The major hurdle to overcome when initiating a ketogenic diet, especially in animals, is the inconvenience. You will not find a ketogenic diet on the shelves of the pet food stores. Feeding a ketogenic diet requires very precise macronutrient calculations and is rather limited in ingredients used. If not formulated correctly, micronutrient deficiencies may occur. A state of ketosis will only occur if dietary carbohydrates (in addition to avoiding excess protein) are kept below a certain threshold. Even one lapse in the strict diet may prevent a state of ketosis from being achieved. Despite the limited room for error in the development of the ketogenic diet, it can be appropriately formulated to be nutritionally complete. Certain foods which contain medium train-triglycerides (MCT’s) are more ‘ketogenic’ than those that contain more long-chain triglycerides. Tropical oil, especially coconut oil, is particularly high in MCT. MCT’s are types of fatty acids containing 6–12 carbons. They include caproic acid (C6), caprylic acid (C8), capric or decanoic acid (C10) and lauric acid (C12). Because of the shorter chain length of the fatty acids, MCTs are rapidly broken down and absorbed into the body and unlike longer-chain fatty acids, MCTs go straight to the liver. There they can be used as an instant energy source or turned directly into ketones.
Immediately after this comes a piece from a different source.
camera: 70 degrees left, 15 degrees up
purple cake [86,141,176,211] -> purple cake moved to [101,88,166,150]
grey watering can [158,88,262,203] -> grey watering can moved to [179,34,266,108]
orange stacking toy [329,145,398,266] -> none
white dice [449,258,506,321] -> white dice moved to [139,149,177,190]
A recent study randomly evaluated the use of a MCT diet in dogs with epilepsy and found a significant seizure reduction compared to the control group. This study was the essence for the development of the Purina Neurocare diet. However, in this authors opinion, a client may have better control of MCT / ketone levels by supplementing their own MCT oil to their dog’s diet. Another recent study proposed that there is a direct anti-seizure effect from the MCT decanoic acid (C10) by inhibition of the AMPA subunit on glutamate receptors in the brain. Glutamate is the major excitatory neurotransmitter in the brain which has a major role in the propagation of the seizure activity. The ketogenic diet can be used to supplement a patient’s medical regimen, especially if refractory. Blood ketones can be monitored with several handheld devices. A probable ideal range would be between 0.5-1 mMol/L.
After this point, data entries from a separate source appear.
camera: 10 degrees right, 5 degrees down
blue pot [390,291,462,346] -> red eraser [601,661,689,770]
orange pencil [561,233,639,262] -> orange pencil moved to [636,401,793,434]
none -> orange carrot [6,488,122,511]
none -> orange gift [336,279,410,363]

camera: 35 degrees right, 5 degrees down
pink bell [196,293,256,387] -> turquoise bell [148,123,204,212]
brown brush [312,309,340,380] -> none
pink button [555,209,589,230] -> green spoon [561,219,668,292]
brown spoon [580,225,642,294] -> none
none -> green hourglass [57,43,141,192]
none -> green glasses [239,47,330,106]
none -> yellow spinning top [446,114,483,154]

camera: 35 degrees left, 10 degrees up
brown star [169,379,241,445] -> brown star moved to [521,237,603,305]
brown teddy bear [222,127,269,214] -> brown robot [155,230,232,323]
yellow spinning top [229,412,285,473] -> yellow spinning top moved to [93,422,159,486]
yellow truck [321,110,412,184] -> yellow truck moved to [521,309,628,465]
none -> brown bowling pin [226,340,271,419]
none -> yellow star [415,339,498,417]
While the most common therapeutic application of ketogenic diet is for seizures, many other disease states have shown benefit. The ketogenic diet may have a role in treating cancer. This line of thinking supports the ‘metabolic theory’ in that cancer is a result of broken cellular metabolism in the mitochondria. Because mitochondrial dysfunction is at the root of most neurodegenerative diseases their evidence that a ketogenic may improve neurologic function in human patients with amyotrophic lateral sclerosis (ALS), Alzheimer’s disease and Parkinson’s disease. Because of the very low carbohydrate content in a ketogenic diet, it would make sense this dietary strategy would be successful treating patients with Type II diabetes. As emerging evidence supports the use of treating chronic disease states with ketogenic diets, we will likely see growing use in the veterinary practice.